I'm trying to write a function that simplifies expressions by identifying parts of it that will evaluate to zero, so that n*0 -> 0 and n+0 -> n etc.

elimiZeros :: Exp -> Exp

The data type is:

data Exp = Num Int
     | Add Exp Exp
     | Sub Exp Exp
     | Mult Exp Exp
     | Div Exp Exp
     | Power Exp Exp
     | Neg Exp
     deriving Show

To avoid having to pattern match each operator by themselves, I tried matching several at the same time, however I get a compiler error: "Parse error in pattern: a":

elimiZeros :: Exp -> Exp
elimiZeros (Num n) = (Num n)
elimiZeros (a b c) = 
  if c == (Num 0)
    then case a of
      Add -> elimiZeros b
      Sub -> elimiZeros b
      Mult -> (Num 0)
  else if b == (Num 0)
    then case a of
      Add -> elimiZeros c
      Sub -> elimiZeros c
      -- etc, not finished
  else (a b c)

Isn't it possible to pattern match with this syntax?

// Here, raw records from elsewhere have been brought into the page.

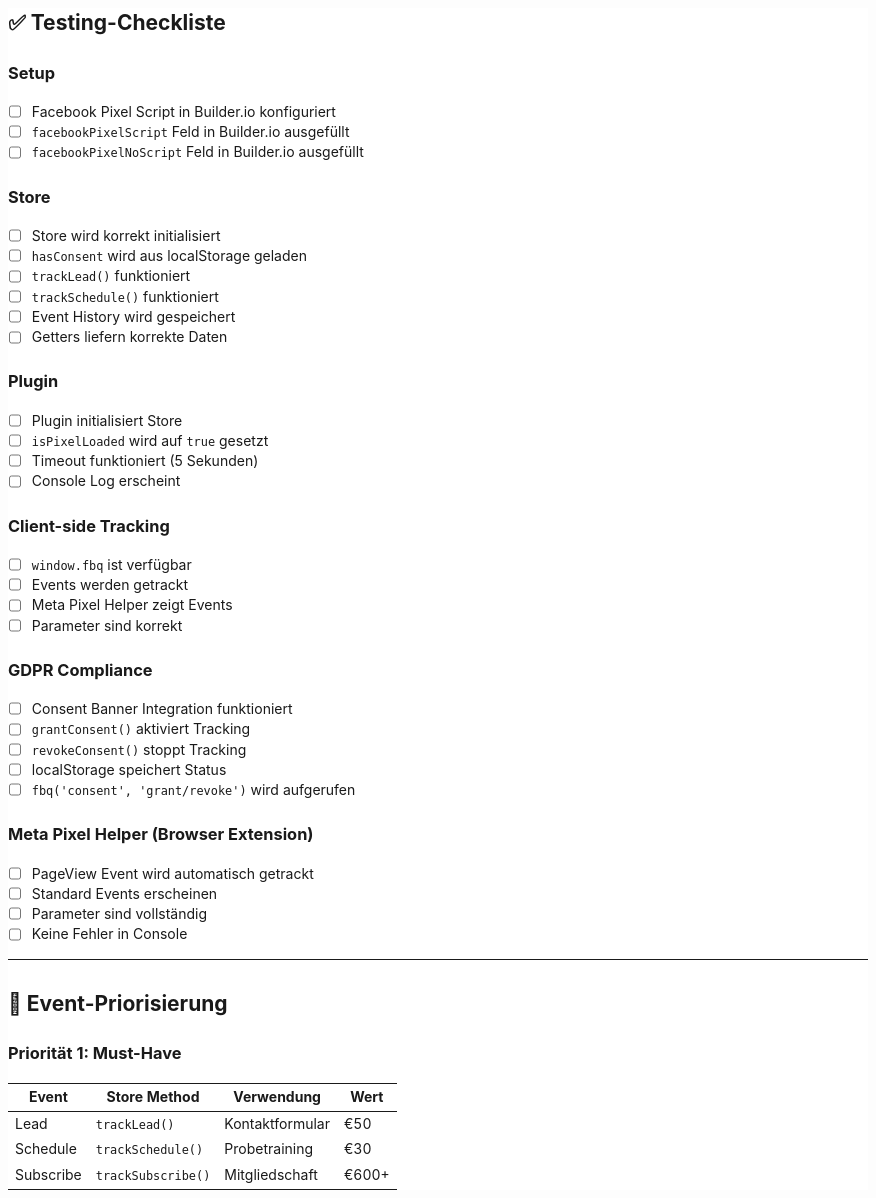 
## ✅ Testing-Checkliste

### Setup
- [ ] Facebook Pixel Script in Builder.io konfiguriert
- [ ] `facebookPixelScript` Feld in Builder.io ausgefüllt
- [ ] `facebookPixelNoScript` Feld in Builder.io ausgefüllt

### Store
- [ ] Store wird korrekt initialisiert
- [ ] `hasConsent` wird aus localStorage geladen
- [ ] `trackLead()` funktioniert
- [ ] `trackSchedule()` funktioniert
- [ ] Event History wird gespeichert
- [ ] Getters liefern korrekte Daten

### Plugin
- [ ] Plugin initialisiert Store
- [ ] `isPixelLoaded` wird auf `true` gesetzt
- [ ] Timeout funktioniert (5 Sekunden)
- [ ] Console Log erscheint

### Client-side Tracking
- [ ] `window.fbq` ist verfügbar
- [ ] Events werden getrackt
- [ ] Meta Pixel Helper zeigt Events
- [ ] Parameter sind korrekt

### GDPR Compliance
- [ ] Consent Banner Integration funktioniert
- [ ] `grantConsent()` aktiviert Tracking
- [ ] `revokeConsent()` stoppt Tracking
- [ ] localStorage speichert Status
- [ ] `fbq('consent', 'grant/revoke')` wird aufgerufen

### Meta Pixel Helper (Browser Extension)
- [ ] PageView Event wird automatisch getrackt
- [ ] Standard Events erscheinen
- [ ] Parameter sind vollständig
- [ ] Keine Fehler in Console

---

## 🎯 Event-Priorisierung

### Priorität 1: Must-Have
| Event | Store Method | Verwendung | Wert |
|-------|-------------|-----------|------|
| Lead | `trackLead()` | Kontaktformular | €50 |
| Schedule | `trackSchedule()` | Probetraining | €30 |
| Subscribe | `trackSubscribe()` | Mitgliedschaft | €600+ |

Edit: Thank you for the clarifying responses!

Answer 1

Haskell does not allow patterns like

f (a b c) = ...

To see why, consider this type:

data T = A Int Int | B Bool Bool

f :: T -> ...
f (a b c) = ...

If that were allowed, what would be the type of b and c? Well, it could be Int or Bool, we can't know for sure. So, in general, (a b c) patterns are forbidden, requiring that a pattern must start with an explicit constructor (unless the pattern is just a variable, of course).

In your code, you can try using multiple equations

elimiZeros (Add b (Num 0)) = ...
elimiZeros (Add b c      ) = ...
...

avoiding most of your ifs.

Answer 2

Can't do that. Consider this instead:

data Operator = Add | Sub | Mult | Div | Power
data Exp = Num Int | Neg Exp | Bin Operator Exp Exp

Now you can write something very similar to what you tried:

elimiZeros (Bin a b c) = ...